Their first overseas tour, this remains impressive given that the band only has one official single out: the track “No Woman”, which has been garnering acclaim and circulation alike through a woodlands music video of bon fires, male bonding, and hatchet tosses. Both the video and the single are being distributed through independent label Secretly Canadian out of Bloomington, Indiana. The SC co-sign is huge for the group, as they have assisted with the musical careers of acts like Bon Iver, Tallest Man on Earth, and Foxygen. This makes sense when it is discovered that Foxygen member Jonathan Rado produced Whitney's forthcoming debut album. This makes sense when it's discovered that UMO's bassist Jake Portrait mixed the very same album. All of these fine connections plus a Pitchfork's sought after “best new track” and an addition to their festival lineup in July, and the band is on their way to being indie rock (ahem, country rock) darlings before the leaves start to fall again.
On first listen, Whitney's compositions are full of happy melodies, groovy harmonies, and guitar solos that leave as quickly as they arrived. But on a third, fourth, fifth listen, the audience takes note of the sad, wallowing lyricism. The tears hiding behind the content bottle of Jim Beam. The break up album to heal the break up. Songs about loss, songs about drinking, even a song that acts as cover tribute to a late Louisiana legend. Last winter, for example, they recorded the song “Follow”, a song Ehrlich wrote about his grandfather who has since passed, a song that was later played at his funeral.
Fast forward to a week after I interview Whitney, days before their departure for London. They're performing an intimate show on the top floor of Chicago's new Virgin Hotel. With a 60 person capacity, the event isn't being promoted or hyped. “[We go on at] 10,” Ehrlich tells me. “I would get there early if you can. I don't know about any sort of list because it's a free show so if you come before nine you should be good.” As I take the elevator to the top floor at 9:04 p.m., arriving and showing my ID, the bouncer receives a message from a voice on his walkie talkie: “Are the doors open yet?”
“Yes,” he says, “but we're already at capacity. Don't let anyone else up.” 9:04. I consider myself lucky; I attempted to see them earlier in 2016 at Chicago's venue Schubas, heading north after work only to receive a call from a friend who told me that a line was wrapped around the location, that the event was sold out.

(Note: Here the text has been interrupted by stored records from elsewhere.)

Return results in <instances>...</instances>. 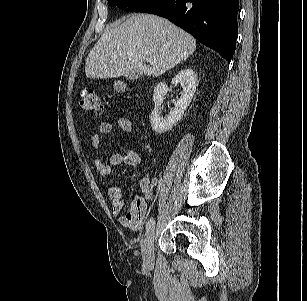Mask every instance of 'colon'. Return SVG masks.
Returning <instances> with one entry per match:
<instances>
[{
    "label": "colon",
    "mask_w": 307,
    "mask_h": 301,
    "mask_svg": "<svg viewBox=\"0 0 307 301\" xmlns=\"http://www.w3.org/2000/svg\"><path fill=\"white\" fill-rule=\"evenodd\" d=\"M80 106L84 111L101 115L103 105L99 95L91 89H82L79 93Z\"/></svg>",
    "instance_id": "1"
}]
</instances>
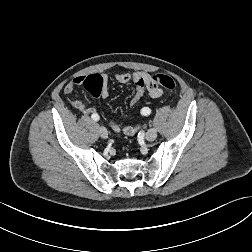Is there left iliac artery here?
Masks as SVG:
<instances>
[{
	"mask_svg": "<svg viewBox=\"0 0 252 252\" xmlns=\"http://www.w3.org/2000/svg\"><path fill=\"white\" fill-rule=\"evenodd\" d=\"M140 116L146 117L150 114V109L148 107H143L139 111Z\"/></svg>",
	"mask_w": 252,
	"mask_h": 252,
	"instance_id": "1",
	"label": "left iliac artery"
}]
</instances>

The Virgin Hotel set is a success. The room is a packed house of friends and fans alike, spending money on overpriced beers and valet parking in order to support a new movement: a talented team of twenty somethings taking full shape. It is a movement worth documenting. The show also acts as a nice farewell piece before their seemingly endless tour. The set is quick and endearing, full of unreleased hits that the crowd already knows (thanks to numerous shows and an infamously private SoundCloud playlist). Whitney even includes an instrumental jam, one that fits nicely in the middle of their cheerful, banter-driven setlist.

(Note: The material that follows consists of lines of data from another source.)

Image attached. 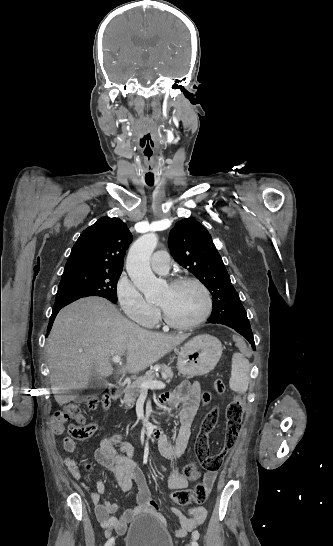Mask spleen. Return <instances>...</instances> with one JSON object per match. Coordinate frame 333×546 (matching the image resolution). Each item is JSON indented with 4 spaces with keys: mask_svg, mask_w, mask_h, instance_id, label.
Here are the masks:
<instances>
[{
    "mask_svg": "<svg viewBox=\"0 0 333 546\" xmlns=\"http://www.w3.org/2000/svg\"><path fill=\"white\" fill-rule=\"evenodd\" d=\"M250 382V364L241 353L232 356L230 388L238 393L244 394L248 390Z\"/></svg>",
    "mask_w": 333,
    "mask_h": 546,
    "instance_id": "spleen-1",
    "label": "spleen"
}]
</instances>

“If you write some music that people begin to show interest in, just work as hard as you can to tour it and be good. Just be good live.”

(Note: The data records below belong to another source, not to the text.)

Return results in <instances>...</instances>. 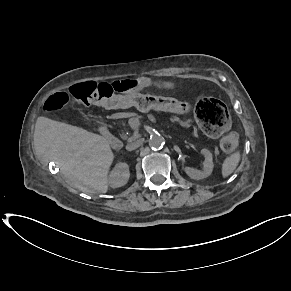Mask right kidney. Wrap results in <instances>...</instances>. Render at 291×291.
I'll use <instances>...</instances> for the list:
<instances>
[{
	"label": "right kidney",
	"instance_id": "1",
	"mask_svg": "<svg viewBox=\"0 0 291 291\" xmlns=\"http://www.w3.org/2000/svg\"><path fill=\"white\" fill-rule=\"evenodd\" d=\"M130 177L129 166L127 163H117L111 171L108 182L112 188L124 186Z\"/></svg>",
	"mask_w": 291,
	"mask_h": 291
}]
</instances>
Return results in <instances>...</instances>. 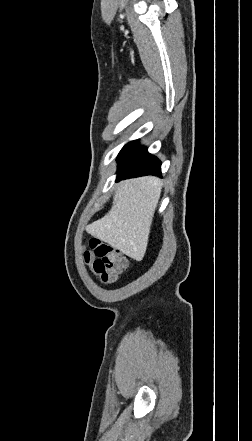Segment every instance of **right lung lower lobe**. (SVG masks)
<instances>
[{"instance_id": "1", "label": "right lung lower lobe", "mask_w": 252, "mask_h": 441, "mask_svg": "<svg viewBox=\"0 0 252 441\" xmlns=\"http://www.w3.org/2000/svg\"><path fill=\"white\" fill-rule=\"evenodd\" d=\"M117 180L144 175L161 176V162L137 141L128 143L119 153Z\"/></svg>"}]
</instances>
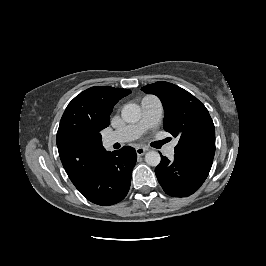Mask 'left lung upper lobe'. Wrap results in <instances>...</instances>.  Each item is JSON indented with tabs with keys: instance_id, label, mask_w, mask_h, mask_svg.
<instances>
[{
	"instance_id": "1",
	"label": "left lung upper lobe",
	"mask_w": 266,
	"mask_h": 266,
	"mask_svg": "<svg viewBox=\"0 0 266 266\" xmlns=\"http://www.w3.org/2000/svg\"><path fill=\"white\" fill-rule=\"evenodd\" d=\"M142 90L160 98L165 110L163 127L179 137L175 154L214 157V124L206 107L196 97L164 81L146 85Z\"/></svg>"
}]
</instances>
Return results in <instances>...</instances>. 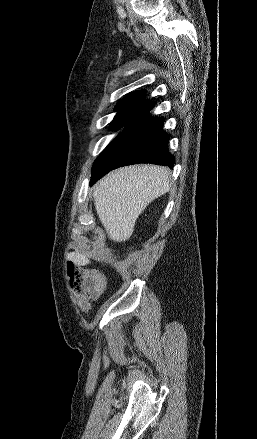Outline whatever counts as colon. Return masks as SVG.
<instances>
[{"instance_id":"5ec220e1","label":"colon","mask_w":257,"mask_h":439,"mask_svg":"<svg viewBox=\"0 0 257 439\" xmlns=\"http://www.w3.org/2000/svg\"><path fill=\"white\" fill-rule=\"evenodd\" d=\"M67 272L70 286L77 295L81 308L86 310L88 300L98 298L104 292L106 279L97 270L77 267L73 263L67 265Z\"/></svg>"}]
</instances>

A strong live show is obviously an important aspect of Whitney. This is made obvious upon seeing how they are in Europe right now, on tour, with only one official song, a summertime demo, and an acoustic video. Touring nonstop with past reputations that have led to crucial cosigns, they've been doing what they love and garnering steam based on playing these unreleased tracks to the public. Most shows rely on that one song or numerous hit singles to guide the crowd into singalong sways, but Whitney continue to play their music for first time listeners, with new audiences remaining dazzled and delighted. Such was the case in New York for CMJ (see their Fader Fort video) and such will be the case when they play throughout Austin, Texas during SXSW later this month.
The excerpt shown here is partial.